Так из имени вырастает целая агиографическая легенда, и подобных примеров множество. Считается, например, что апостол Симон претерпел то же мученичество, что и пророк Исайя: его распилили вдоль. В действительности же оба имени созвучны французскому слову scie, «пила» (отвратительный в средневековом восприятии инструмент, так как, в отличие от топора, она расправляется с материалом всегда очень неторопливо), и вносят свой посильный вклад в формирование житийных и иконографических сюжетов, а также влияют на область компетенции соответствующих героев священного предания. Святая Екатерина Александрийская, орудием казни которой были колеса, с давних пор стала покровительницей любых ремесленников, использующих или изготавливающих колеса, начиная с мельников и тележников.

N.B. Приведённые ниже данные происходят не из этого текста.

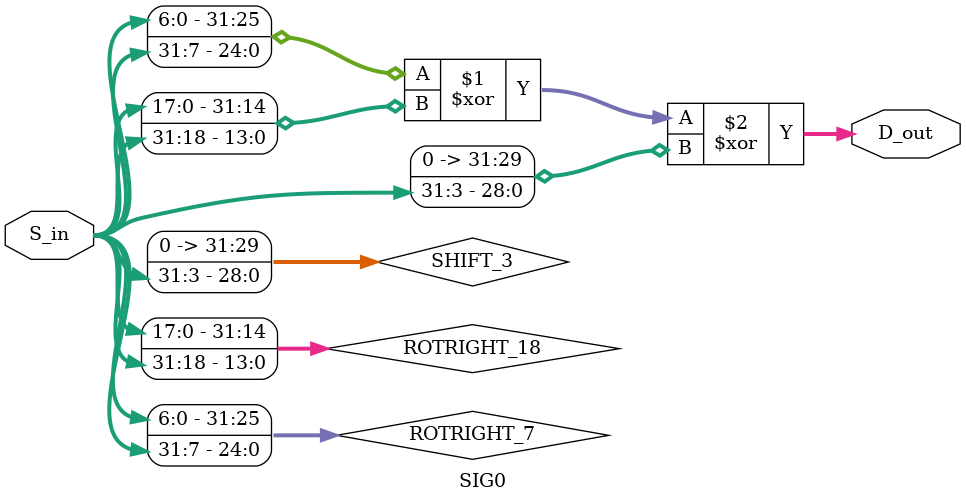
<source format=v>
module SIG0(
	input wire [31:0] 	S_in,
	output wire [31:0] 	D_out
	);
	
	wire [31:0]			ROTRIGHT_7;
	wire [31:0]			ROTRIGHT_18;
	wire [31:0]			SHIFT_3;
	
	assign ROTRIGHT_7	= {S_in[6:0],S_in[31:7]};
	
	assign ROTRIGHT_18	= {S_in[17:0],S_in[31:18]};
	
	assign SHIFT_3		= {3'b000,S_in[31:3]};
 	
	assign D_out = ROTRIGHT_7 ^ ROTRIGHT_18 ^ SHIFT_3; 
	
endmodule

</source>
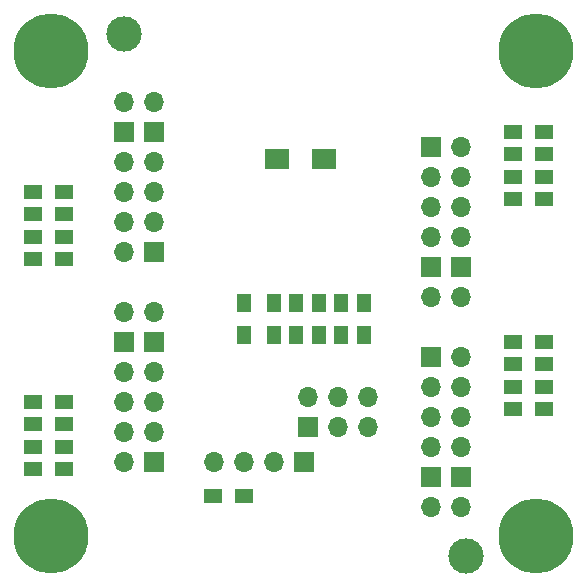
<source format=gbr>
%TF.GenerationSoftware,KiCad,Pcbnew,(5.1.10)-1*%
%TF.CreationDate,2022-04-03T09:04:15-04:00*%
%TF.ProjectId,I2C-RPT-08,4932432d-5250-4542-9d30-382e6b696361,2*%
%TF.SameCoordinates,Original*%
%TF.FileFunction,Soldermask,Bot*%
%TF.FilePolarity,Negative*%
%FSLAX46Y46*%
G04 Gerber Fmt 4.6, Leading zero omitted, Abs format (unit mm)*
G04 Created by KiCad (PCBNEW (5.1.10)-1) date 2022-04-03 09:04:15*
%MOMM*%
%LPD*%
G01*
G04 APERTURE LIST*
%ADD10C,3.000000*%
%ADD11R,1.500000X1.300000*%
%ADD12R,1.300000X1.500000*%
%ADD13C,6.350000*%
%ADD14R,2.000000X1.700000*%
%ADD15R,1.700000X1.700000*%
%ADD16O,1.700000X1.700000*%
G04 APERTURE END LIST*
D10*
%TO.C,FID1*%
X194056000Y-126746000D03*
%TD*%
%TO.C,FID2*%
X165100000Y-82550000D03*
%TD*%
D11*
%TO.C,R12*%
X198040000Y-90805000D03*
X200740000Y-90805000D03*
%TD*%
%TO.C,R15*%
X198040000Y-96520000D03*
X200740000Y-96520000D03*
%TD*%
%TO.C,R13*%
X198040000Y-92710000D03*
X200740000Y-92710000D03*
%TD*%
%TO.C,R6*%
X160100000Y-99695000D03*
X157400000Y-99695000D03*
%TD*%
%TO.C,R4*%
X160100000Y-95885000D03*
X157400000Y-95885000D03*
%TD*%
%TO.C,R16*%
X198040000Y-108585000D03*
X200740000Y-108585000D03*
%TD*%
%TO.C,R19*%
X198040000Y-114300000D03*
X200740000Y-114300000D03*
%TD*%
%TO.C,R11*%
X160100000Y-119380000D03*
X157400000Y-119380000D03*
%TD*%
%TO.C,R14*%
X198040000Y-94615000D03*
X200740000Y-94615000D03*
%TD*%
D12*
%TO.C,R3*%
X177800000Y-105330000D03*
X177800000Y-108030000D03*
%TD*%
D11*
%TO.C,R18*%
X198040000Y-112395000D03*
X200740000Y-112395000D03*
%TD*%
%TO.C,R5*%
X160100000Y-97790000D03*
X157400000Y-97790000D03*
%TD*%
D13*
%TO.C,MTG1*%
X159000000Y-84000000D03*
%TD*%
%TO.C,MTG3*%
X200000000Y-84000000D03*
%TD*%
%TO.C,MTG2*%
X159000000Y-125000000D03*
%TD*%
%TO.C,MTG4*%
X200000000Y-125000000D03*
%TD*%
D11*
%TO.C,R7*%
X160100000Y-101600000D03*
X157400000Y-101600000D03*
%TD*%
D12*
%TO.C,R2*%
X179705000Y-105330000D03*
X179705000Y-108030000D03*
%TD*%
D11*
%TO.C,R17*%
X198040000Y-110490000D03*
X200740000Y-110490000D03*
%TD*%
%TO.C,C1*%
X175340000Y-121666000D03*
X172640000Y-121666000D03*
%TD*%
D14*
%TO.C,C2*%
X178086000Y-93091000D03*
X182086000Y-93091000D03*
%TD*%
D11*
%TO.C,R8*%
X160100000Y-113665000D03*
X157400000Y-113665000D03*
%TD*%
%TO.C,R10*%
X160100000Y-117475000D03*
X157400000Y-117475000D03*
%TD*%
%TO.C,R9*%
X160100000Y-115570000D03*
X157400000Y-115570000D03*
%TD*%
D12*
%TO.C,R1*%
X181610000Y-105330000D03*
X181610000Y-108030000D03*
%TD*%
D15*
%TO.C,J1*%
X180340000Y-118745000D03*
D16*
X177800000Y-118745000D03*
X175260000Y-118745000D03*
X172720000Y-118745000D03*
%TD*%
D15*
%TO.C,J2*%
X191135000Y-109855000D03*
D16*
X193675000Y-109855000D03*
X191135000Y-112395000D03*
X193675000Y-112395000D03*
X191135000Y-114935000D03*
X193675000Y-114935000D03*
X191135000Y-117475000D03*
X193675000Y-117475000D03*
%TD*%
D15*
%TO.C,J3*%
X191135000Y-92075000D03*
D16*
X193675000Y-92075000D03*
X191135000Y-94615000D03*
X193675000Y-94615000D03*
X191135000Y-97155000D03*
X193675000Y-97155000D03*
X191135000Y-99695000D03*
X193675000Y-99695000D03*
%TD*%
D15*
%TO.C,J4*%
X167640000Y-100965000D03*
D16*
X165100000Y-100965000D03*
X167640000Y-98425000D03*
X165100000Y-98425000D03*
X167640000Y-95885000D03*
X165100000Y-95885000D03*
X167640000Y-93345000D03*
X165100000Y-93345000D03*
%TD*%
D15*
%TO.C,J5*%
X167640000Y-118745000D03*
D16*
X165100000Y-118745000D03*
X167640000Y-116205000D03*
X165100000Y-116205000D03*
X167640000Y-113665000D03*
X165100000Y-113665000D03*
X167640000Y-111125000D03*
X165100000Y-111125000D03*
%TD*%
D15*
%TO.C,H1*%
X191135000Y-120015000D03*
D16*
X191135000Y-122555000D03*
%TD*%
D15*
%TO.C,H2*%
X193675000Y-120015000D03*
D16*
X193675000Y-122555000D03*
%TD*%
D15*
%TO.C,H3*%
X191135000Y-102235000D03*
D16*
X191135000Y-104775000D03*
%TD*%
D15*
%TO.C,H4*%
X193675000Y-102235000D03*
D16*
X193675000Y-104775000D03*
%TD*%
D15*
%TO.C,H5*%
X167640000Y-90805000D03*
D16*
X167640000Y-88265000D03*
%TD*%
D15*
%TO.C,H6*%
X165100000Y-90805000D03*
D16*
X165100000Y-88265000D03*
%TD*%
D15*
%TO.C,H7*%
X167640000Y-108585000D03*
D16*
X167640000Y-106045000D03*
%TD*%
D15*
%TO.C,H8*%
X165100000Y-108585000D03*
D16*
X165100000Y-106045000D03*
%TD*%
D12*
%TO.C,R20*%
X185420000Y-105330000D03*
X185420000Y-108030000D03*
%TD*%
%TO.C,R21*%
X183515000Y-105330000D03*
X183515000Y-108030000D03*
%TD*%
%TO.C,R22*%
X175260000Y-105330000D03*
X175260000Y-108030000D03*
%TD*%
D15*
%TO.C,H9*%
X180721000Y-115824000D03*
D16*
X180721000Y-113284000D03*
X183261000Y-115824000D03*
X183261000Y-113284000D03*
X185801000Y-115824000D03*
X185801000Y-113284000D03*
%TD*%
M02*

</source>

Следует отметить, что в Германии в конце Средневековья имя Катарина часто давали при крещении девочкам, чьи отцы занимались подобным ремеслом; в одной песенке даже утверждается, что «все дочки мельников носят имя Катарина» и что все они «богатые невесты». Точно так же некоторые святые-целители обязаны своими терапевтическими способностями исключительно своим именам. Так как говорящее имя не во всех языках созвучно с названием одной и той же болезни, то и самим святым в разных странах приписываются разные способности. Во Франции при самых разнообразных заболеваниях, связанных с гнойными воспалениями, обращались за помощью к святому Маклу (clous — «фурункулы»), а в Германии схожую функцию выполнял святой Галл (die Galle — «бубон»). И если в германских странах святой Августин исцелял от слепоты или облегчал глазную боль (die Augen), то во Франции в этом случае обращались к святой Кларе[9], а в Италии — к святой Лючии (перекличка с латинским lux — «свет»).